Prompt: Output the lines of the entries below beginning at the one with "List each element's" and ending with the last, exactly as written and without pictures.

═══ Extracted data ═══

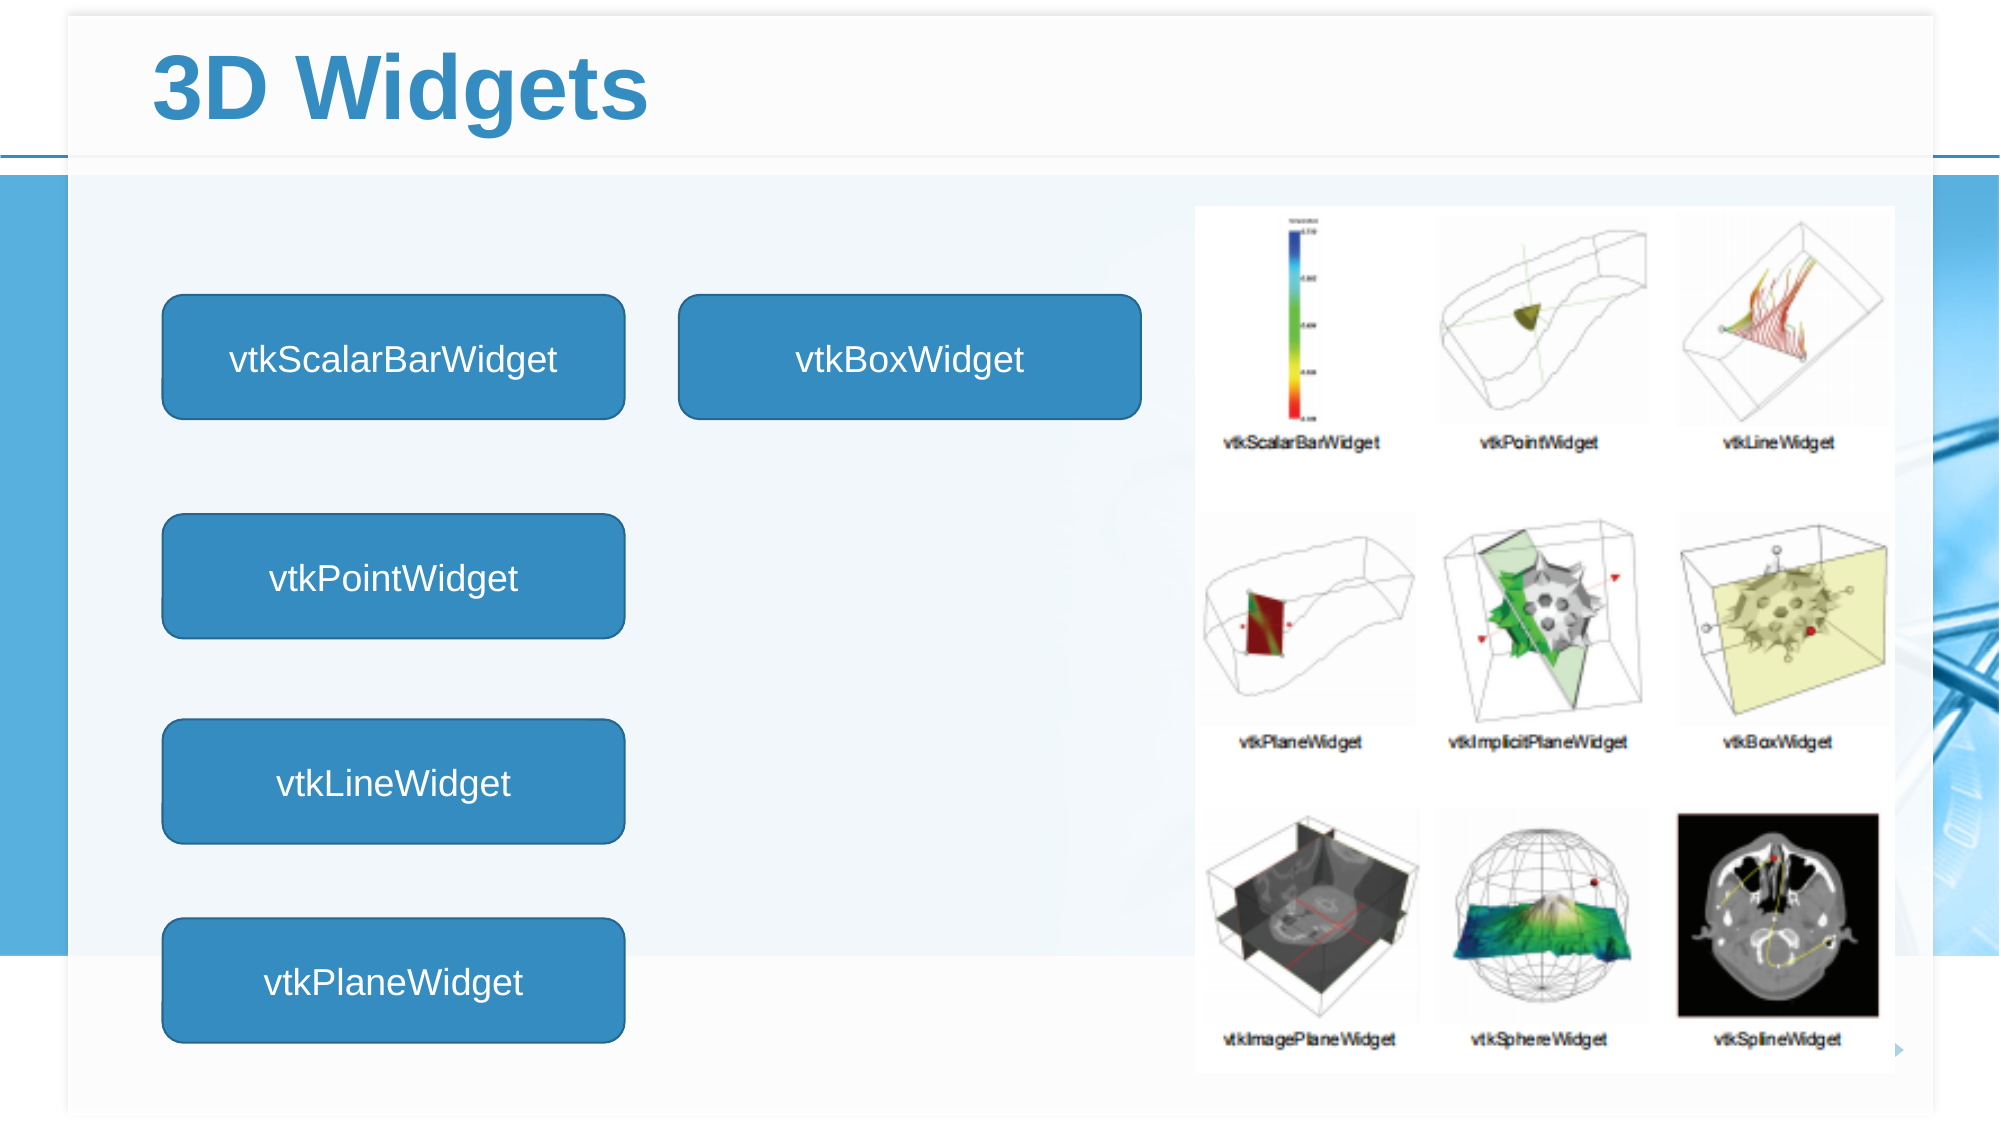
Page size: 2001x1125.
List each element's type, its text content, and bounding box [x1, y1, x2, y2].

text_box vtkScalarBarWidget [161, 293, 626, 421]
text_box vtkLineWidget [161, 718, 626, 845]
text_box vtkPlaneWidget [161, 917, 626, 1044]
picture [0, 0, 2001, 1125]
text_box vtkBoxWidget [677, 293, 1142, 421]
text_box vtkPointWidget [161, 513, 626, 640]
title 3D Widgets [137, 29, 1863, 150]
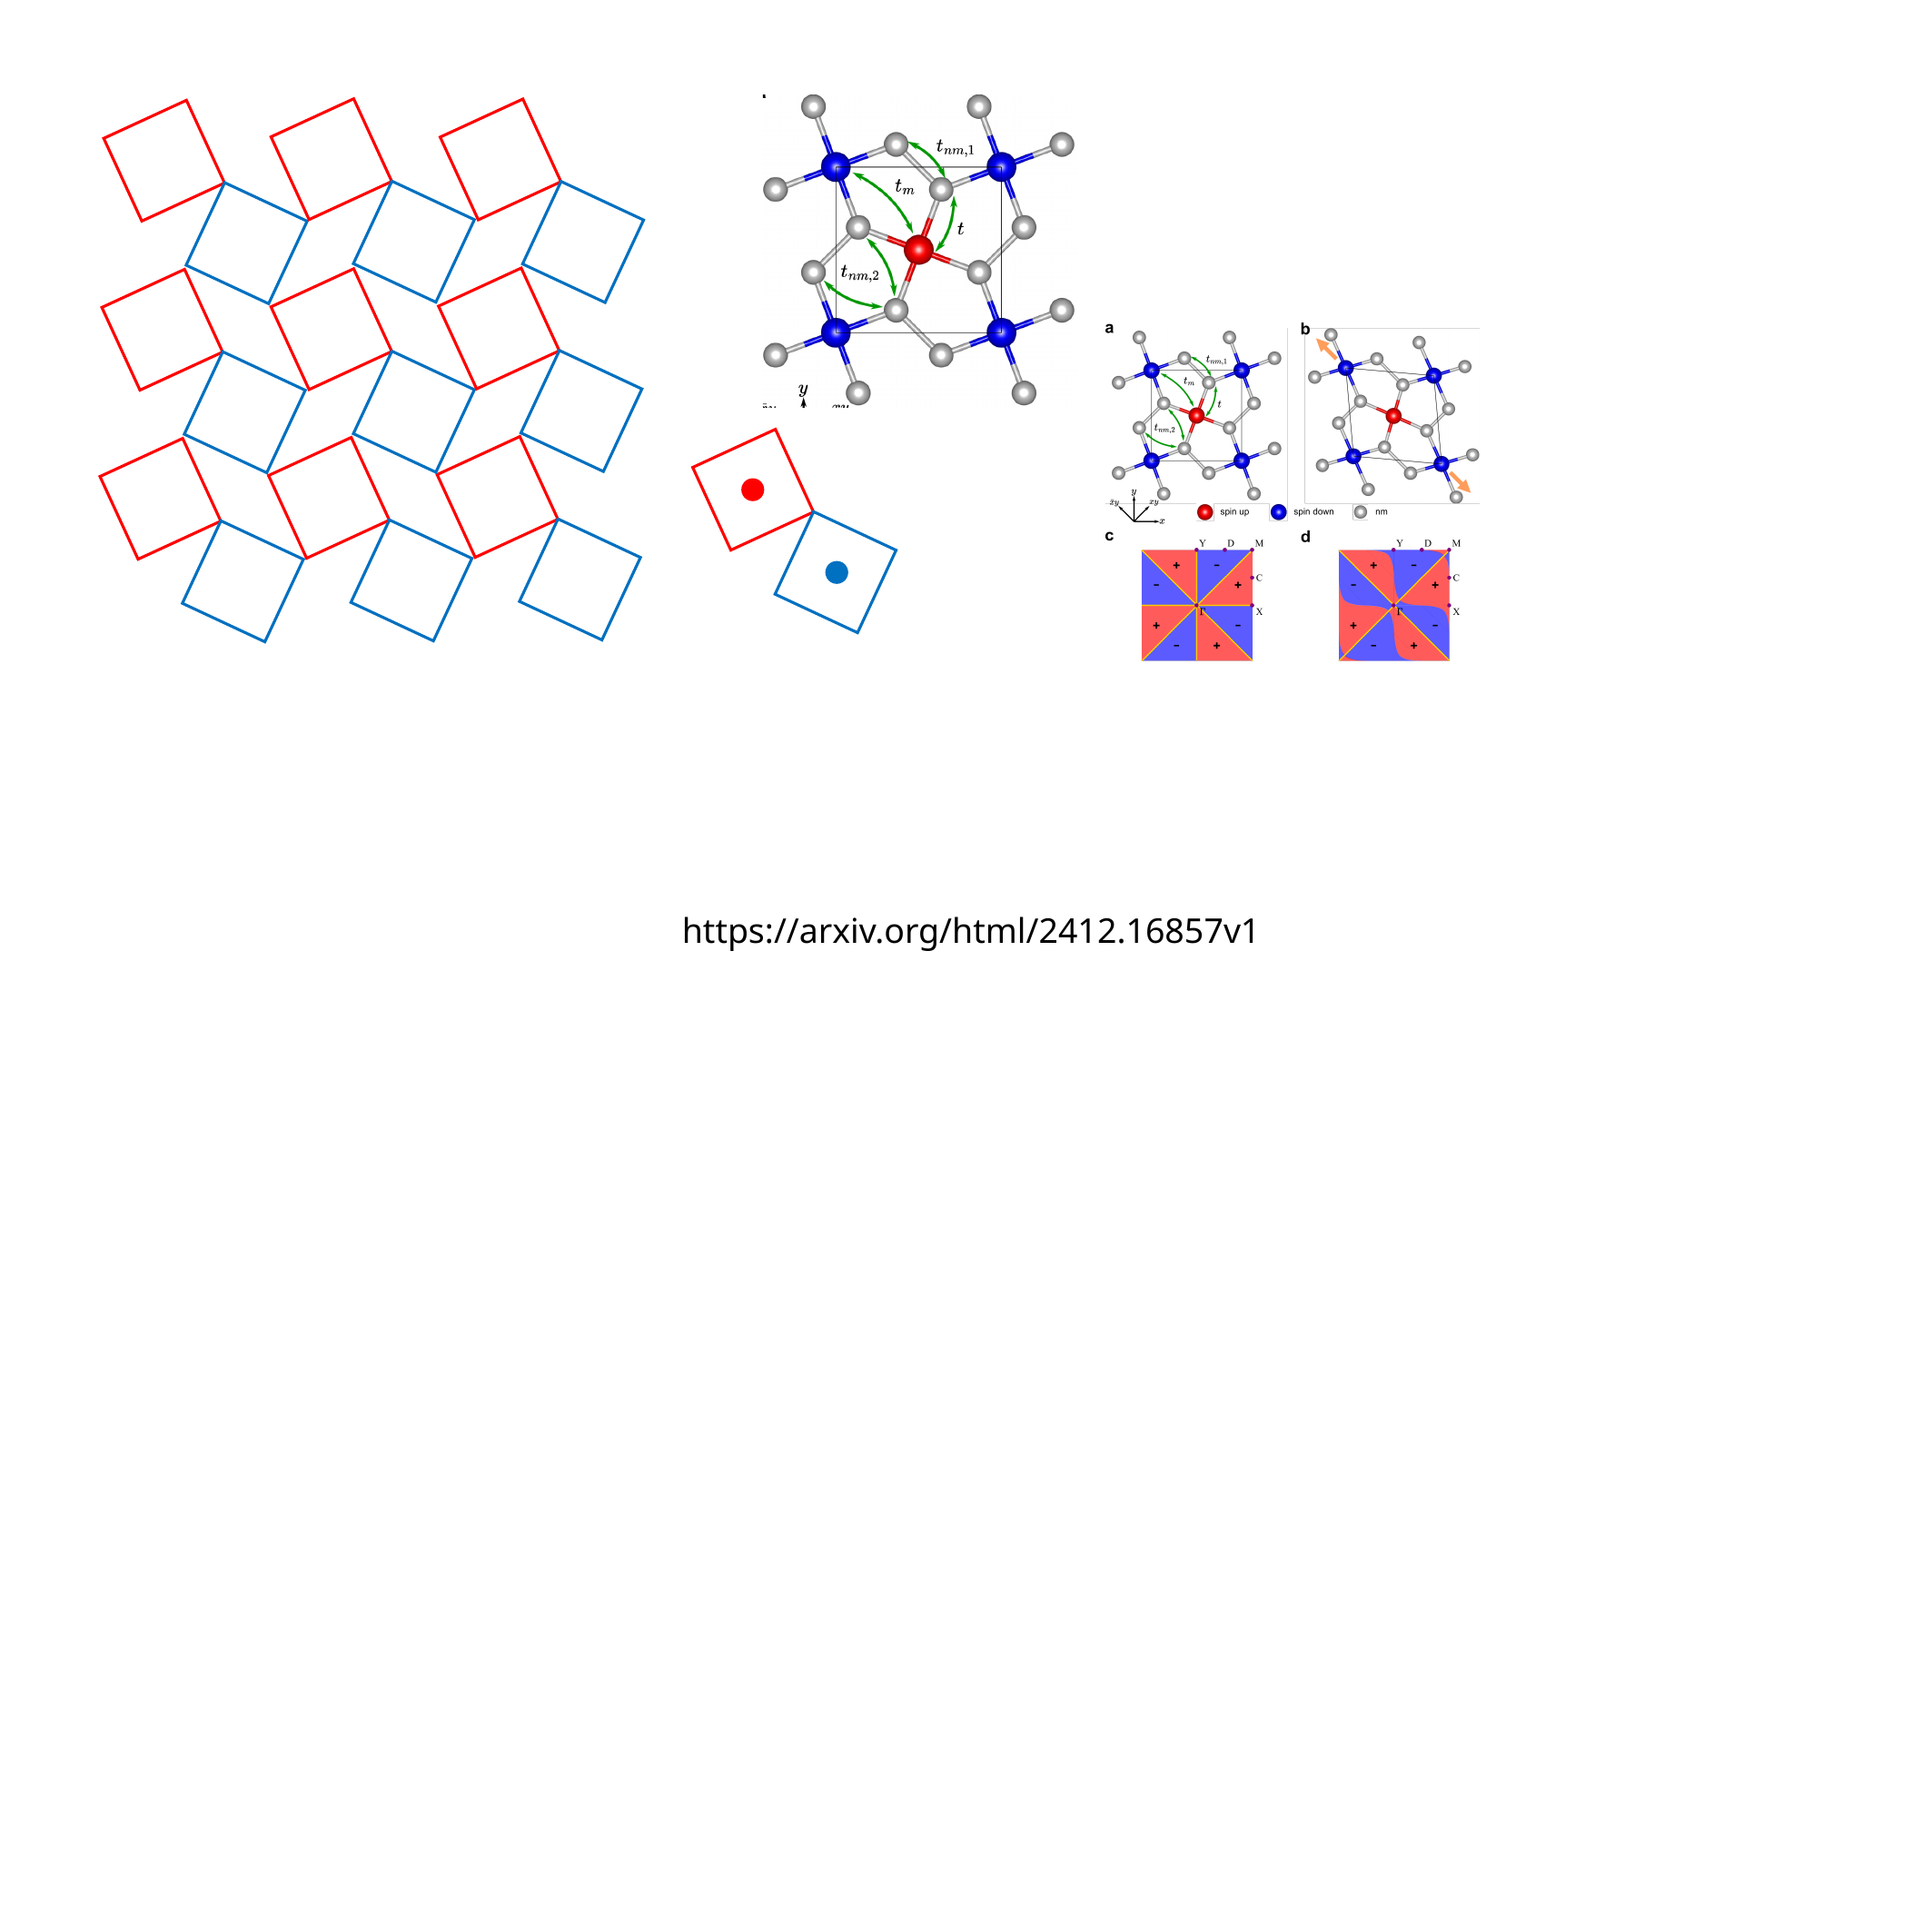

═══

Solution for this task:
List each element's type, its text content, and bounding box [x1, y1, x2, y2].

text_box vtkScalarBarWidget [161, 293, 626, 421]
text_box vtkLineWidget [161, 718, 626, 845]
text_box vtkPlaneWidget [161, 917, 626, 1044]
picture [0, 0, 2001, 1125]
text_box vtkBoxWidget [677, 293, 1142, 421]
text_box vtkPointWidget [161, 513, 626, 640]
title 3D Widgets [137, 29, 1863, 150]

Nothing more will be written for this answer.